Since Mountains of Madness, Lou Reed, David Byrne and The Rolling Stones Sagmeister has worked commercially, on personal and cultural projects for clients including: Aishti Department Stores, Levis, HBO Studio productions, Toto, AutoDesk, Adobe, BBH ad agency, Publicis ad agency, IDEO, Red Bull, BMW, Institute of Contemporary Art Philadelphia, Guggenheim Museum, Casa da Musica, NYC, Olympic committee, Museum of Modern Art, AIGA, Random House Publishing, Seed Magazine, The New York Times, .copy Magazine, NYTimes Magazine, Columbia University, School of Visual Arts, Massachusetts Institute of Technology, Rhode Island School of Design, Lou Reed/Sister Ray Enterprise, Universal Music/Jay-Z, Warner Brothers Records Inc, Atlantic Records, Rhino Records, David Byrne/Brian Eno, Capitol records, One Voice and Azuero Earth Project.
A massive contributory factor to Sagmeister’s success however are his personal projects, they let us, his audience have a deep insight into his mind. Sure a great designer will express some of their own opnions and ideas through all of their work, but most don’t really open up in the same way that Sagmeister does. His ‘Things I have Learned in My Life So Far’ series and the book by Peter Hall, subtitled ‘Made You Look’ containing dozens of exerts from Stefan’s diary are incredibly honest, open and transparent.
Another unusual ingredient in the way in which Sagmeister works is his theory on sabbaticals. In the below video he talks about how he has decided to divide his first five years of retirement into 5, 1 year long periods in which the studio closes its doors to commercial work and Sagmeister and his colleagues go to outreached areas of the world to work on personally fulfilling projects.
Recently Sagmeister, inc. has evolved. Having acquired a new professional partner, Jessica Walsh, the company became Sagmeister & Walsh. More about Jessie next week in the blog post ‘People Who Should Have Been Included in the Top Ten Most Influential Designers.’
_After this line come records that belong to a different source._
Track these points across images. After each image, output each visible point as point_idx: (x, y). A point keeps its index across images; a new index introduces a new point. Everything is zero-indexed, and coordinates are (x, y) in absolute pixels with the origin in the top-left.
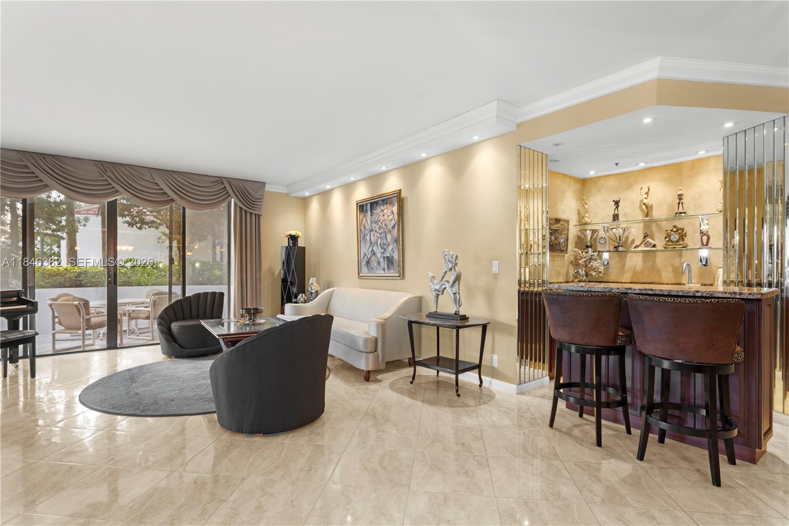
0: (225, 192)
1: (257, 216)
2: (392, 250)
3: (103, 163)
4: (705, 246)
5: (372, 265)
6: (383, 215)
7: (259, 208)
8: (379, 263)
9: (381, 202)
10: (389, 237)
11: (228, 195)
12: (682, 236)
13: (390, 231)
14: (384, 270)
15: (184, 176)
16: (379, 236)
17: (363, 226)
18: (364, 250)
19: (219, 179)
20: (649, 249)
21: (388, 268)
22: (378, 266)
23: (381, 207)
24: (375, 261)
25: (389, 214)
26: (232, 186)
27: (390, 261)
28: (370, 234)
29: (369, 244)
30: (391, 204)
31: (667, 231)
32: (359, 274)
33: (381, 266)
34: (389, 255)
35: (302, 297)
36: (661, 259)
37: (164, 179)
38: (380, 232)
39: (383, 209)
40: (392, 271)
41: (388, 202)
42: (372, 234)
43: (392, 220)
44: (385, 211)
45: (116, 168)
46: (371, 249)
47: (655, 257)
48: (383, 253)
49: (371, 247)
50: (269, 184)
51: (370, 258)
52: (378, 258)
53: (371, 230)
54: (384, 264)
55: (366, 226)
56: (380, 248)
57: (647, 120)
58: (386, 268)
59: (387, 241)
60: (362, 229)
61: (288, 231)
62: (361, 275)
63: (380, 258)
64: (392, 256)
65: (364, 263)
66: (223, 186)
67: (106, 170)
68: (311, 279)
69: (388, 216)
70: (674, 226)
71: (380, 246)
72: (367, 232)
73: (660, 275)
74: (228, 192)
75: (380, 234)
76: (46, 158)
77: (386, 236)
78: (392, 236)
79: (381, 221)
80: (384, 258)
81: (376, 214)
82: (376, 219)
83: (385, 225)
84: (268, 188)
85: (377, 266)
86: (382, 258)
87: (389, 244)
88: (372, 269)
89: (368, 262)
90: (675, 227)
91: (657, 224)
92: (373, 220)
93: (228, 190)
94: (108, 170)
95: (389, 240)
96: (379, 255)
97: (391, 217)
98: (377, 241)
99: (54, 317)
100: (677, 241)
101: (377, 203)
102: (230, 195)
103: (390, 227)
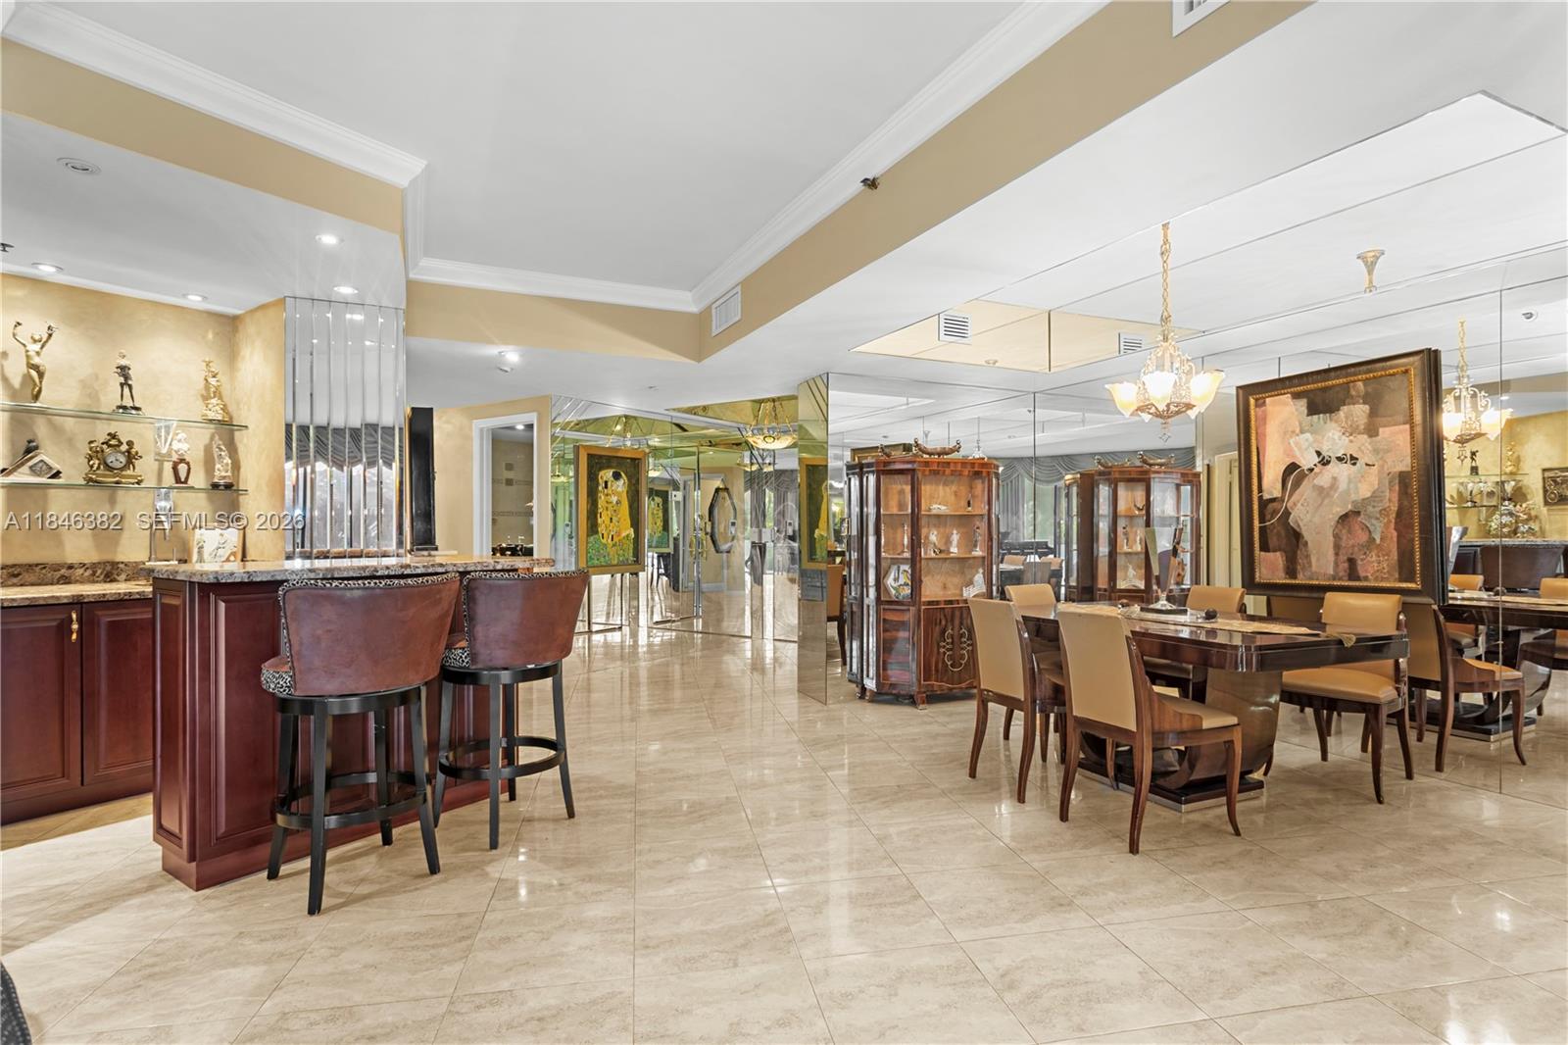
4: (182, 483)
12: (131, 457)
20: (44, 480)
31: (91, 442)
36: (60, 506)
47: (45, 498)
57: (329, 240)
70: (109, 434)
73: (60, 544)
90: (113, 436)
91: (50, 421)
100: (122, 469)
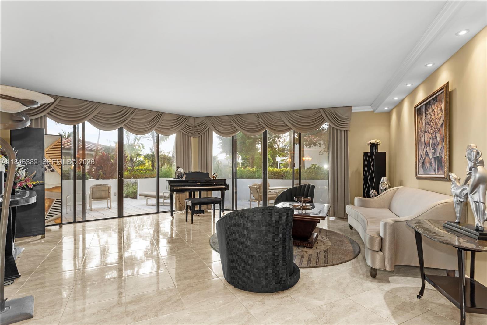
0: (322, 118)
1: (345, 132)
2: (441, 150)
3: (258, 114)
5: (426, 165)
6: (434, 115)
7: (347, 126)
8: (431, 164)
9: (432, 101)
10: (438, 136)
11: (324, 120)
13: (439, 131)
14: (435, 171)
15: (296, 113)
16: (430, 136)
17: (420, 128)
18: (420, 152)
19: (318, 110)
21: (438, 169)
22: (431, 168)
23: (433, 106)
24: (428, 162)
25: (439, 112)
26: (326, 113)
27: (439, 160)
28: (424, 136)
29: (424, 145)
30: (440, 101)
32: (416, 175)
33: (433, 167)
34: (438, 155)
35: (373, 192)
37: (286, 117)
38: (432, 132)
39: (434, 108)
40: (441, 172)
41: (438, 100)
42: (425, 135)
43: (441, 118)
44: (436, 110)
45: (263, 115)
46: (425, 151)
48: (434, 153)
49: (425, 147)
50: (355, 106)
51: (425, 159)
52: (430, 159)
53: (425, 132)
54: (435, 165)
55: (422, 128)
56: (431, 148)
58: (436, 169)
59: (437, 141)
60: (419, 131)
61: (370, 140)
62: (418, 175)
63: (432, 158)
64: (441, 156)
65: (420, 165)
66: (321, 114)
67: (259, 117)
68: (382, 178)
69: (438, 115)
71: (432, 146)
72: (422, 134)
74: (323, 118)
75: (432, 134)
76: (237, 116)
77: (436, 136)
78: (441, 135)
79: (433, 121)
80: (435, 158)
81: (429, 114)
82: (429, 119)
83: (436, 124)
84: (354, 110)
85: (429, 167)
86: (433, 159)
87: (438, 144)
88: (426, 169)
89: (423, 163)
92: (427, 121)
93: (323, 117)
94: (260, 118)
95: (438, 139)
96: (431, 155)
97: (440, 115)
98: (430, 142)
99: (251, 193)
101: (429, 103)
102: (325, 120)
103: (439, 125)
Let’s take a look at some work.
Sagmesiter’s work clearly has a definitive style, having said this each work is vastly distinguishable, a designers dream quality to say the least. He enjoys his work, is very opinionated on the field of graphic design and openly embraces every aspect of his life and the world around him in his work, he is open, honest and human. We see his mistakes, his low points as well as the astonishing highs of his works. It’s difficult to pinpoint just one element that is responsible for his success, but if I had to pick one it would be the persona that is Sagmeister, I’ve never met Stefan, but I feel as though I know him inside out, my idea of him maybe entirely wrong but his greatest design achievement isn’t that of music packaging, nor a great poster, it’s branding. Branding himself.
From what we’ve seen it’s clear that Sagmeister inspires me. I’ve tried not to let this taint the information provided but in an attempt to balance the scales I’ll include some quotes from less impressed individuals.
“I am appalled at your inclusion of Stefan Sagmeister’s work. The design community bears a certain responsibility, our society is already on the road to depravity” – Letter to the editor, Graphis.
“Disgusting” – South China Morning Post.